▸ READING TEXT:
——————

# Shelf standards vs pins



## enurdat1 (Apr 1, 2012)

I'm working on a pie safe and need to decide on the shelf support system. I could use fixed shelves, but would rather them be adjustable. My top two options right now are










pins or










standards, but I cannot find anything about the weight capacities. The recipient will be using this to store her canning. (filled Mason jars, etc). The case is made from solid walnut, and the shelves will be 3/4" birch plywood with walnut edge. THe shelves will be roughly 35" wide by 16" deep. Any thoughts?


----------



## cabmaker (Sep 16, 2010)

35 is a pretty long shelf for caned goods but is doable. I got away from those kv 255 standards and went with shelf pins long ago. I use a pin that has a bit of shoulder support as the straight pins will sometimes wear on the drilled hole to a point of possible failure.
You may get replies that tell you the plowed standards are stronger but I have no problems with shelf pins. Enjoy! JB


----------



## huff (May 28, 2009)

——————

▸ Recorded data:
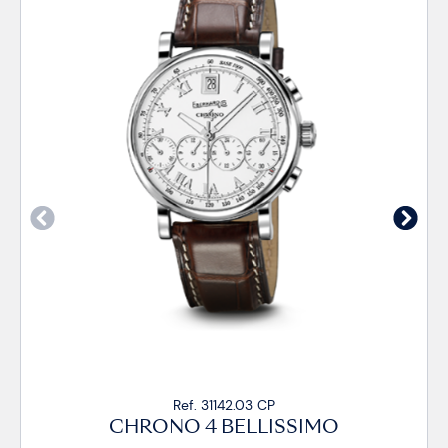
Ref. 31142.03 CP
CHRONO 4 BELLISSIMO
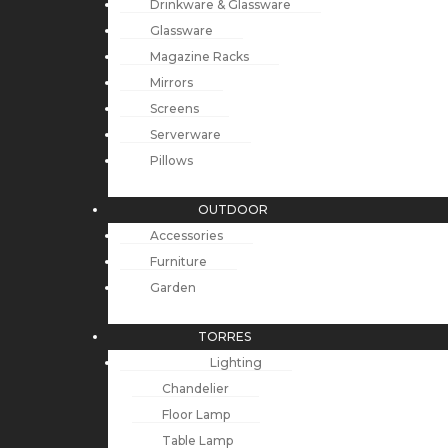
Drinkware & Glassware
Glassware
Magazine Racks
Mirrors
Screens
Serverware
Pillows
OUTDOOR
Accessories
Furniture
Garden
TORRES
Lighting
Chandelier
Floor Lamp
Table Lamp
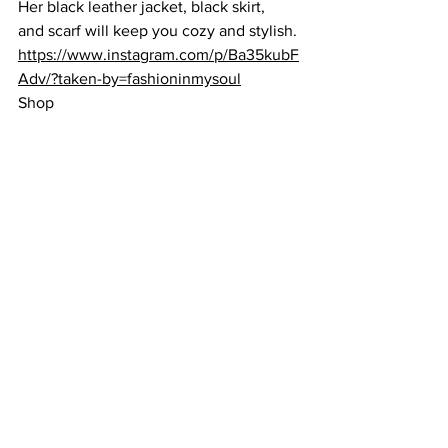
Her 
black leather jacket
, 
black skirt,
and 
scarf
 will keep you cozy and stylish. 
https://www.instagram.com/p/Ba35kubF
Adv/?taken-by=fashioninmysoul
Shop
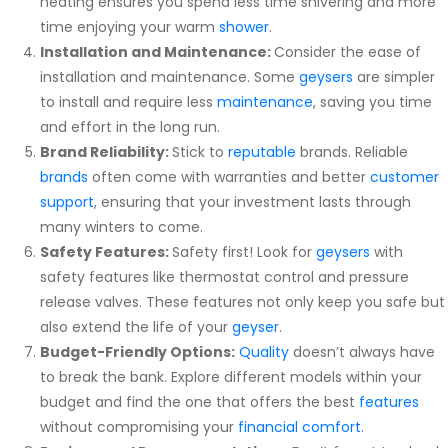
heating ensures you spend less time shivering and more
time enjoying your warm
shower
.
Installation and Maintenance:
Consider the ease of
installation and maintenance. Some
geysers
are simpler
to install and require less
maintenance
, saving you time
and effort in the long run.
Brand Reliability:
Stick to
reputable
brands. Reliable
brands
often come with warranties and better
customer
support
, ensuring that your investment lasts through
many winters to come.
Safety Features:
Safety first! Look for
geysers
with
safety features like thermostat control and pressure
release valves. These features not only keep you safe but
also extend the life of your
geyser
.
Budget-Friendly Options:
Quality
doesn’t always have
to break the bank. Explore different models within your
budget and find the one that offers the best
features
without compromising your
financial comfort.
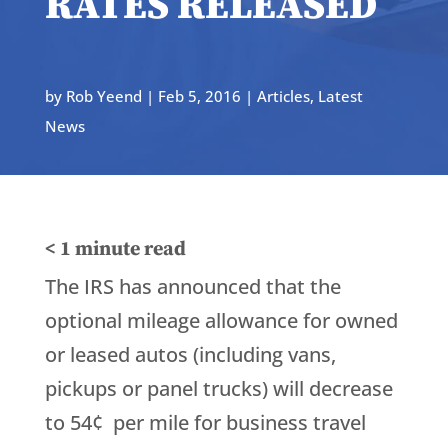
RATES RELEASED
by
Rob Yeend
|
Feb 5, 2016
|
Articles
,
Latest
News
< 1
minute read
The IRS has announced that the
optional mileage allowance for owned
or leased autos (including vans,
pickups or panel trucks) will decrease
to 54¢ per mile for business travel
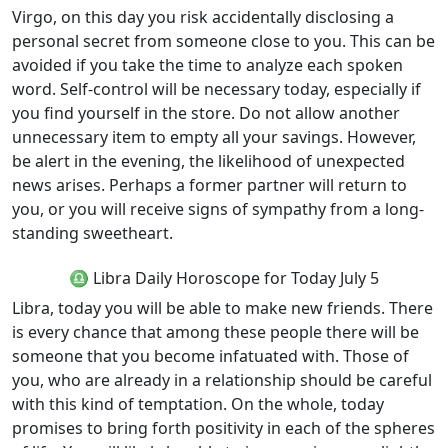
Virgo, on this day you risk accidentally disclosing a
personal secret from someone close to you. This can be
avoided if you take the time to analyze each spoken
word. Self-control will be necessary today, especially if
you find yourself in the store. Do not allow another
unnecessary item to empty all your savings. However,
be alert in the evening, the likelihood of unexpected
news arises. Perhaps a former partner will return to
you, or you will receive signs of sympathy from a long-
standing sweetheart.
♎ Libra Daily Horoscope for Today July 5
Libra, today you will be able to make new friends. There
is every chance that among these people there will be
someone that you become infatuated with. Those of
you, who are already in a relationship should be careful
with this kind of temptation. On the whole, today
promises to bring forth positivity in each of the spheres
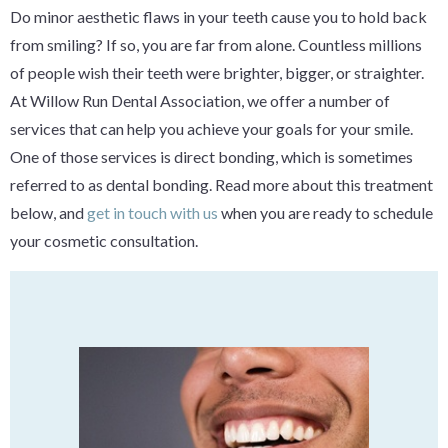
Do minor aesthetic flaws in your teeth cause you to hold back
from smiling? If so, you are far from alone. Countless millions
of people wish their teeth were brighter, bigger, or straighter.
At Willow Run Dental Association, we offer a number of
services that can help you achieve your goals for your smile.
One of those services is direct bonding, which is sometimes
referred to as dental bonding. Read more about this treatment
below, and
get in touch with us
when you are ready to schedule
your cosmetic consultation.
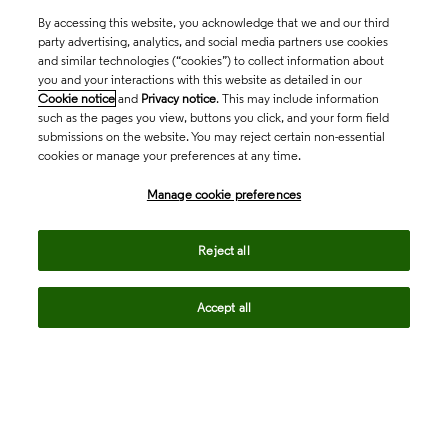
By accessing this website, you acknowledge that we and our third
party advertising, analytics, and social media partners use cookies
and similar technologies (“cookies”) to collect information about
you and your interactions with this website as detailed in our
Cookie notice
and
Privacy notice
. This may include information
such as the pages you view, buttons you click, and your form field
submissions on the website. You may reject certain non-essential
cookies or manage your preferences at any time.
Academia & Government
Manage cookie preferences
Reject all
Life Sciences & Healthcare
Accept all
Intellectual Property
Company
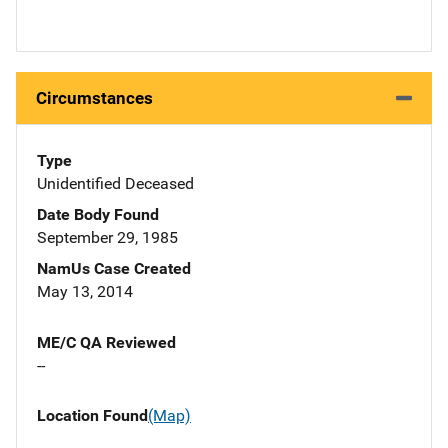
Circumstances
Type
Unidentified Deceased
Date Body Found
September 29, 1985
NamUs Case Created
May 13, 2014
ME/C QA Reviewed
--
Location Found
(Map)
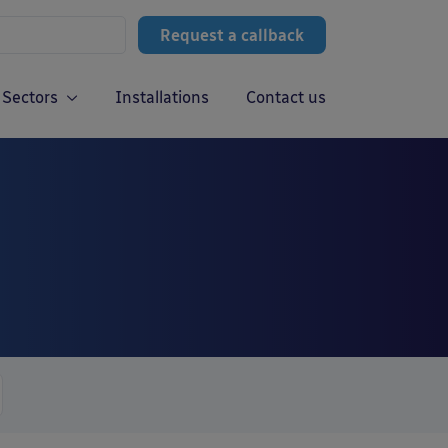
Request a callback
Sectors
Installations
Contact us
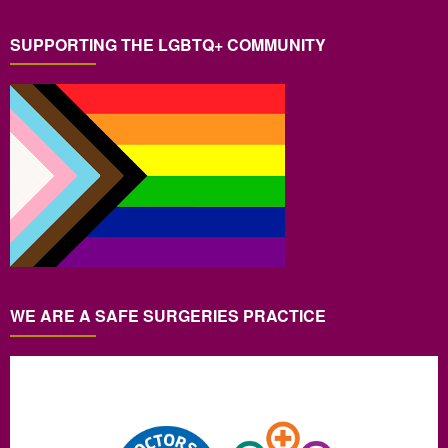
SUPPORTING THE LGBTQ+ COMMUNITY
WE ARE A SAFE SURGERIES PRACTICE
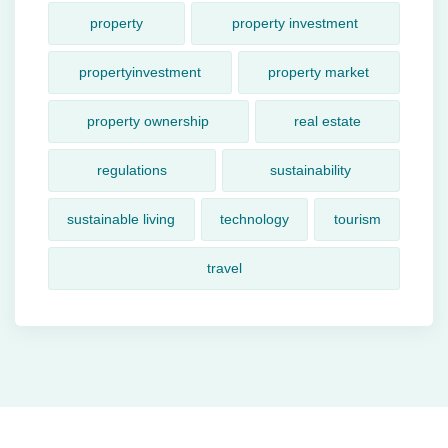
property
property investment
propertyinvestment
property market
property ownership
real estate
regulations
sustainability
sustainable living
technology
tourism
travel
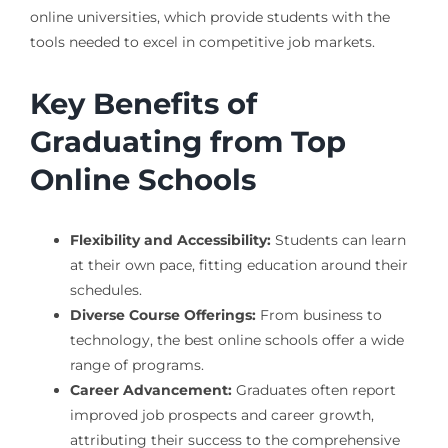
online universities, which provide students with the
tools needed to excel in competitive job markets.
Key Benefits of
Graduating from Top
Online Schools
Flexibility and Accessibility:
Students can learn
at their own pace, fitting education around their
schedules.
Diverse Course Offerings:
From business to
technology, the best online schools offer a wide
range of programs.
Career Advancement:
Graduates often report
improved job prospects and career growth,
attributing their success to the comprehensive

——————

▸ WORK TASK 1: List the usernames of everyone who posts in the forum thread about shelf standards and pins.
▸ WORK TASK 2: Translate this sentence from the shelf standards and pins thread into Spanish: "I could use fixed shelves, but would rather them be adjustable."
▸ WORK TASK 3: Write the next part of the forum thread about shelf standards and pins, starting after the point where it stops.

▸ WRITTEN REPLY 1: enurdat1, cabmaker, huff

▸ WRITTEN REPLY 2: Podría usar estantes fijos, pero preferiría que fueran ajustables.

▸ WRITTEN REPLY 3:
enurdat1,

Pins should hold any weight without a problem as long as your shelf fits fairly snug and your holes are drilled the right size. (5mm). Your pins should fit tight in the hole with no play. I usually cut my shelves about 1/8" shorter then the inside dimension of the cabinet.

I've used pin for kitchen cabinets (heavy dishes), bookcases (volumes of books) and entertainment centers ( heavy stereo equipment) and have never had a problem carry weight.


----------



## Charlie5791 (Feb 21, 2012)

I have 3/4" birch plywood shelves spanning about 34 inches, but only 12 inches deep. They have a 3/4" x 3/4" face band. I did the face band the same thickness as the shelf so that they could be flipped over. We have some of them loaded with cabbed goods and I feel that at some point they'll start to sag. Right now… about 9 months into it… no sag. But I'll probably flip them about once a year or so anyways. I used pins.


----------



## NiteWalker (May 7, 2011)

I prefer straight pins. They're very cheap and strong. The shelves will give out before the pins.


----------



## TheRoux90318 (Jun 14, 2012)

I just completed a wall unit and pondered the same so I made my own with some scraps of walnut and made notches out of some 3/4" planks

Edit to add pics


----------



## pintodeluxe (Sep 12, 2010)

I think the limiting factor is the shelves, not the pins. I like to edgeband shelves with 1-1/2" hardwood for extra strength.


----------



## dannelson (Nov 28, 2011)

Just a suggestion why not do it in the traditional way ? Cut a sawtooth pattern in 4pieces of 1x attached into the corners. And than make a piece that matches the sawtooth pattern for the shelves to sit on.


----------



## enurdat1 (Apr 1, 2012)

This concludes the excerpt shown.